No manifesto, a AMB afirma que, no Brasil, “vivemos a constante tragédia humana que se revela como verdadeiro genocídio de pessoas indígenas e negras”. Recorda que, nos últimos quatro anos do governo Jair Bolsonaro (PL), houve uma “política de desumanização da vida e eliminação de seus sujeitos políticos”, a exemplo dos assassinatos ao povo Yanomami. Aponta, ainda, que essa prática tratou-se um genocídio maior do que o massacre de Haximu, ocorrido na fronteira entre Brasil e Venezuela nas décadas de 70 e 80.
Os demais eixos do manifesto são Pelo Fim do Racismo e Violência Contra Mulheres Negras; Encarceramento e Genocídio do Povo Negro; e Reparação e Bem Viver. No que diz respeito à violência contra as mulheres, destaca que as mulheres negras são a maioria entre as vítimas da violência de gênero no país. Para comprovar, mostra dados do Fórum Brasileiro de Segurança Pública 2022. A pesquisa aponta que, do total de feminicídios, 62% tem como vítimas mulheres negras. Nos quesitos mortes violentas, estupros e assédios, os números correspondem, respectivamente, a 72,7%; 52,2%; e 43,3%.

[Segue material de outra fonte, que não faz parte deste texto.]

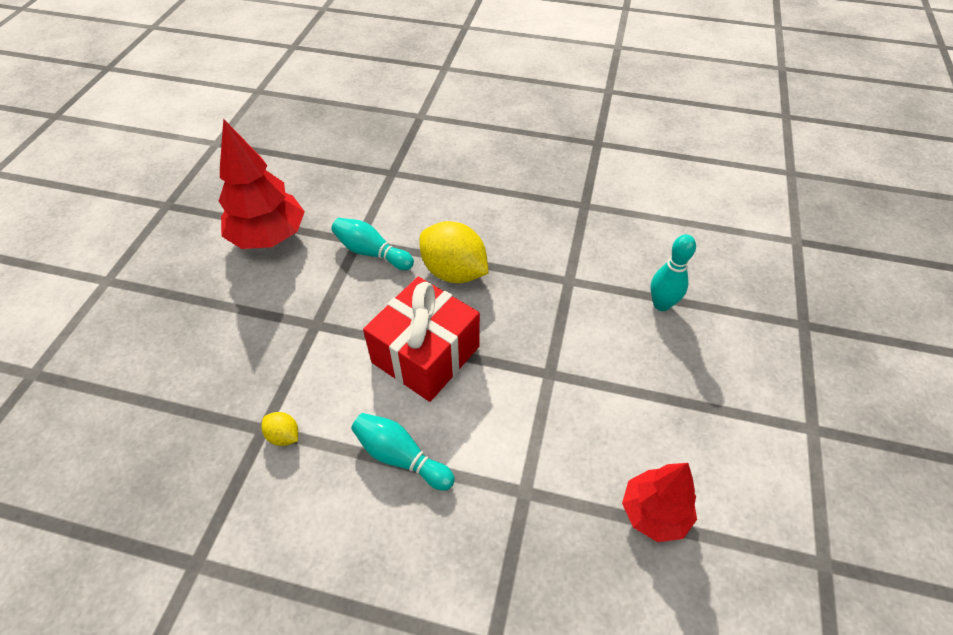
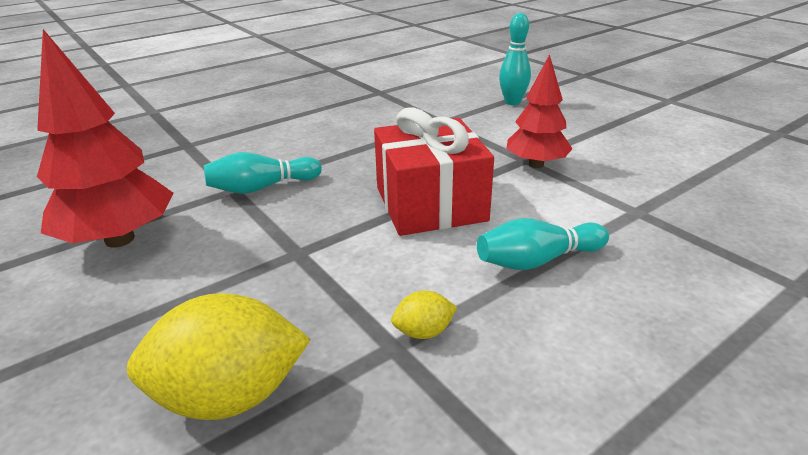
camera: 50 degrees left, 20 degrees down
yellow lemon [419,221,489,283] -> yellow lemon moved to [127,293,311,420]
red tree [622,463,697,542] -> red tree moved to [506,54,573,168]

O levantamento do Fórum, conforme consta no manifesto, aponta também que, em 2021, a cada 100 pessoas assassinadas no Brasil, 78% eram negras; e 84,1% foram mortas pela polícia. Em meio à população encarcerada, 67,5% são negros. É destacada, ainda, a violência contra as mulheres negras lésbicas. “O corpo lésbico, especialmente quando ele é negro, sofre o apagamento da memória e sua negação”, diz o documento, que mostra que entre 2020 e 2021, morreram mais de 5 mil pessoas em razão da intolerância. Dessas, 42% são mulheres lésbicas negras assassinadas.
No que diz respeito ao Encarceramento e Genocídio do Povo Negro, o manifesto destaca que “é fundamental dizer que com a cortina de fumaça da guerra às drogas se exerce uma seletividade racial para encarcerar a matar a juventude negra no Brasil”. Ana Lúcia afirma que outros fatores contribuem para o encarceramento e genocídio do povo negro. “Quando se fala em segurança pública, temos que pensar nos territórios como espaço de pertencimento e convivência. No Espírito Santo, “tanto por parte da gestão estadual quanto das municipais, as políticas públicas, como as de saúde, educação e lazer, não são vistas, não se fazem presentes nas periferias”, destaca.
Na temática da Reparação e Bem Viver, reivindica a reparação histórica para o povo negro. “Reconhecer a escravidão e o tráfico de africanos enquanto crimes contra a humanidade e exigir reparação histórica é um ato político fundamental contra o racismo, discriminação racial, xenofobia e intolerâncias correlatas, como afirma e lembra o marco histórico que foi a Conferência Mundial de 2021 realizada pela ONU [Organização das Nações Unidas] em Durban”, diz.
A AMB classifica o Brasil como um país “atrasado” no debate, nas ações e no entendimento das consequências da escravidão. Recorda políticas de ação afirmativa que considera importantes, como as cotas raciais para ingresso no ensino superior e nos concursos públicos, além da Lei 10.639, que prevê a obrigatoriedade, nas escolas, da temática da história e cultura afro-brasileira. “Contudo, ainda é preciso avançar muito, porque apenas essas poucas leis não reparam a desigualdade de oportunidades, sendo insuficientes no combate para a superação do racismo colonial e imperialista exercido pela sociedade brasileira racista”, aponta o manifesto.